Vermieter kündigt ihm fristlos wegen nachhaltiger Störung des Hausfriedens

onlineurteile.de - Mieter H wohnte mit seiner Familie seit drei Jahren in dem Kölner Mehrfamilienhaus. Dann häuften sich die Klagen der Mitbewohner über ihn. Mehrmals beschwerten sich die Nachbarn beim Vermieter darüber, dass er den Garten vor seiner Wohnung im Erdgeschoss als Toilette benutzte. Das stinke so zum Himmel, dass sie nicht mehr auf dem Balkon sitzen könnten.

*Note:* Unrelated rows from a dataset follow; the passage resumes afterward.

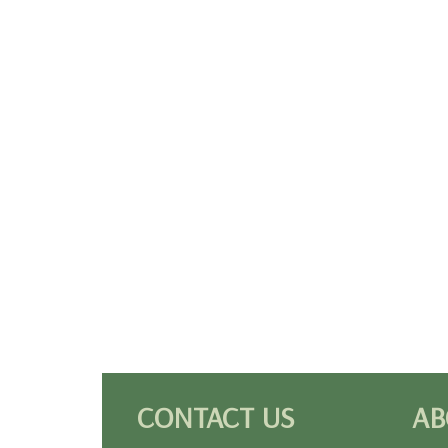
CONTACT US
AB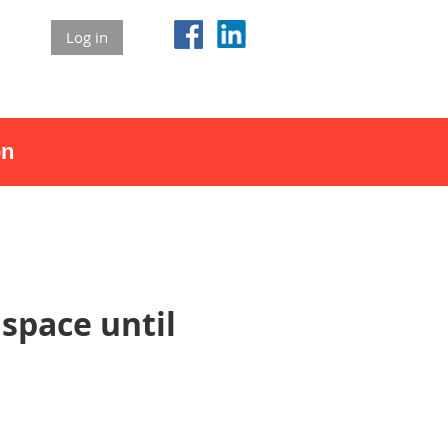
Log in
on
space until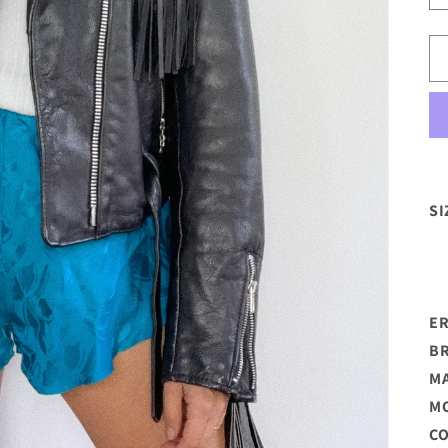
SI
E
B
M
M
C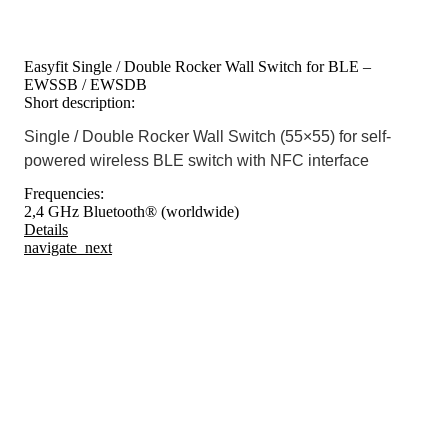
Easyfit Single / Double Rocker Wall Switch for BLE –
EWSSB / EWSDB
Short description:
Single / Double Rocker Wall Switch (55×55) for self-
powered wireless BLE switch with NFC interface
Frequencies:
2,4 GHz Bluetooth® (worldwide)
Details
navigate_next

Weil eine Abmahnung nichts half, kündigte der Vermieter den Mietvertrag des Übeltäters fristlos und klagte auf Räumung. Zu Recht, wie das Amtsgericht Köln entschied (210 C 398/09). Die Kündigung habe das Mietverhältnis wirksam beendet, denn der Mieter habe seine Pflichten aus dem Mietvertrag grob verletzt und den Hausfrieden nachhaltig gestört. Vor und nach der Abmahnung habe H im Garten uriniert, entweder in einen Eimer oder auf den Rasen und die Bäume.

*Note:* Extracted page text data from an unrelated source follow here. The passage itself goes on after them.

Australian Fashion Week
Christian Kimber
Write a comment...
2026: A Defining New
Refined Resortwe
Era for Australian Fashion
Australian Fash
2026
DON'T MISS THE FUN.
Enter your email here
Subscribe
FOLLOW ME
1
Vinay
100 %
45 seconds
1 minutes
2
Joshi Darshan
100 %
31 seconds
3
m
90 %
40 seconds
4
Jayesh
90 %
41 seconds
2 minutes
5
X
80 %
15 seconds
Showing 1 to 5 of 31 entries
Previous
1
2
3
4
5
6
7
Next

Der Mieter der Wohnung im ersten Stock habe dies häufig beobachtet und vermutet, H mache daraus Dünger. Denn H habe zusätzlich Obstreste in den Eimer geschüttet und alles vermischt. Auf seinen Balkon könne er kaum noch gehen, habe der Nachbar ausgesagt, da der Gestank so unangenehm sei. Man könne den Fäkalgeruch auch deutlich wahrnehmen, wenn man am Garten vorbei ins Haus gehe.

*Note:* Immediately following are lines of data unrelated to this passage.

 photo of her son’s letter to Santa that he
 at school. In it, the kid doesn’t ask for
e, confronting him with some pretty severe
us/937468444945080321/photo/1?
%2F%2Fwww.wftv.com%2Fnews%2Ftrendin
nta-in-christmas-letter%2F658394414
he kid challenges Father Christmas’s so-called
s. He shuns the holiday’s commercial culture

Diese Aussage sei von einem Zeugen aus dem 7. Stock bestätigt worden. Er habe H schon direkt darauf angesprochen, dass er sich im Garten mit heruntergezogener Hose auf einen Eimer gesetzt habe. Das habe der Mann keineswegs bestritten, sondern nur gesagt, "das sei Kompost". Der Zeuge habe darüber die Hausverwaltung informiert, weil der Gestank manchmal sogar bis zur 7. Etage hinaufzog. Diese permanente Belästigung der Mitbewohner rechtfertige eine Kündigung, H müsse ausziehen.